/---
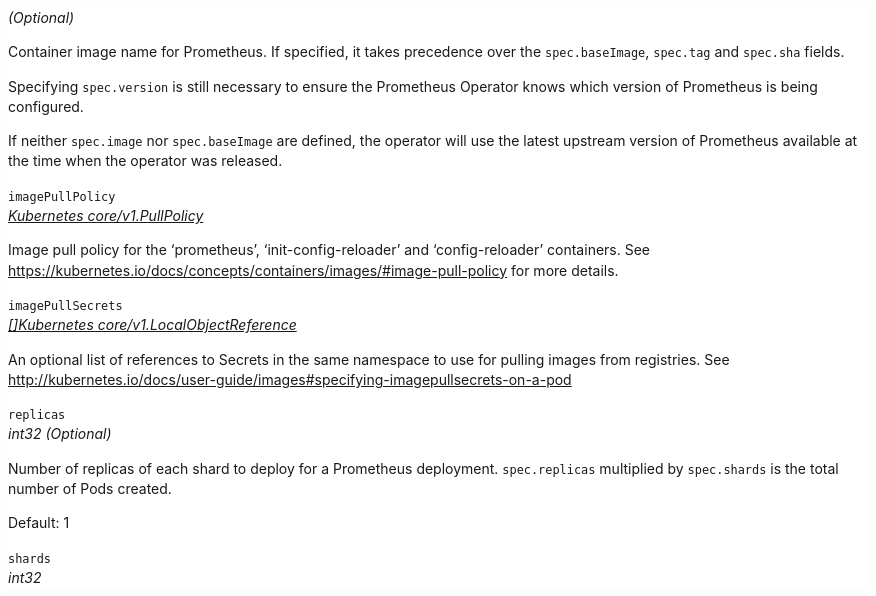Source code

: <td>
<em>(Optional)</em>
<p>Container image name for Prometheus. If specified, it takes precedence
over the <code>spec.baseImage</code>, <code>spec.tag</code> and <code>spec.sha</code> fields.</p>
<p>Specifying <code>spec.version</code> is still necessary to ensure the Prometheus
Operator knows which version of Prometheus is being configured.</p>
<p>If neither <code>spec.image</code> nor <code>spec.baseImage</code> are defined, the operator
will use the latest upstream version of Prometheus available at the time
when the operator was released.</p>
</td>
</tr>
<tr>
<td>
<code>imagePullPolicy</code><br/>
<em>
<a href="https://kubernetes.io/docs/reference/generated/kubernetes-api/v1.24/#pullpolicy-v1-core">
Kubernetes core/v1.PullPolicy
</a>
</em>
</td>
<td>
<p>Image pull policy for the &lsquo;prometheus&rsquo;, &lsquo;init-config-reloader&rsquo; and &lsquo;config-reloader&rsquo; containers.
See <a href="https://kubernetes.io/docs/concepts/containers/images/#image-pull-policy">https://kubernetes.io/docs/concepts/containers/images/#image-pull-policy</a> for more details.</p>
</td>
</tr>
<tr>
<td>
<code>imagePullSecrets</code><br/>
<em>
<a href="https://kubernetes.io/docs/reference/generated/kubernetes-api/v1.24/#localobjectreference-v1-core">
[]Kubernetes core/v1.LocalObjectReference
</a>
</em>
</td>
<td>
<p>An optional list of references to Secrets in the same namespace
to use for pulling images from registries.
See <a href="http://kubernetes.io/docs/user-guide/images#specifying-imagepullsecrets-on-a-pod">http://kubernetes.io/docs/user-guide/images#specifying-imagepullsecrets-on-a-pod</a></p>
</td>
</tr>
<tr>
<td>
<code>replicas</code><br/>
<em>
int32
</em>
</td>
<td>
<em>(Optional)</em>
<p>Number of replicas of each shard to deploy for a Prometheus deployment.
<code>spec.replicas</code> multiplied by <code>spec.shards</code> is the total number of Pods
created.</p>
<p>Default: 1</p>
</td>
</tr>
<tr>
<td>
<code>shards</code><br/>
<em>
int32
\---
WHAT YOU HAVE TO DO ->
Copy out every line in the items above that contains the string "containers".

YOUR RESPONSE ->
<p>Image pull policy for the &lsquo;prometheus&rsquo;, &lsquo;init-config-reloader&rsquo; and &lsquo;config-reloader&rsquo; containers.
See <a href="https://kubernetes.io/docs/concepts/containers/images/#image-pull-policy">https://kubernetes.io/docs/concepts/containers/images/#image-pull-policy</a> for more details.</p>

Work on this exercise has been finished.